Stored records
+---+
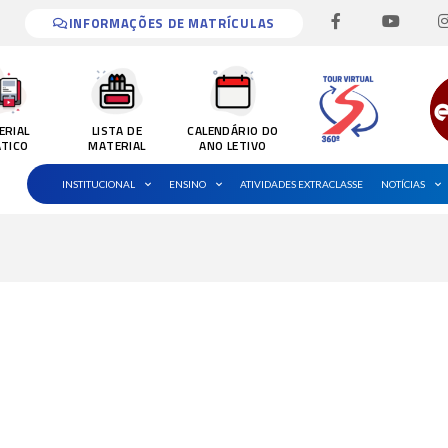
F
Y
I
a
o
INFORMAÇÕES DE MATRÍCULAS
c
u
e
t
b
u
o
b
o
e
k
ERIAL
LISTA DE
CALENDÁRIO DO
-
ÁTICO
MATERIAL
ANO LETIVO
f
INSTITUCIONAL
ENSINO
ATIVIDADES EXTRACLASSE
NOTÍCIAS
+---+
▶ _Request_: With the images omitted, retype the records above exactly.

▶ _Result below_:
F
Y
I
a
o
INFORMAÇÕES DE MATRÍCULAS
c
u
e
t
b
u
o
b
o
e
k
ERIAL
LISTA DE
CALENDÁRIO DO
-
ÁTICO
MATERIAL
ANO LETIVO
f
INSTITUCIONAL
ENSINO
ATIVIDADES EXTRACLASSE
NOTÍCIAS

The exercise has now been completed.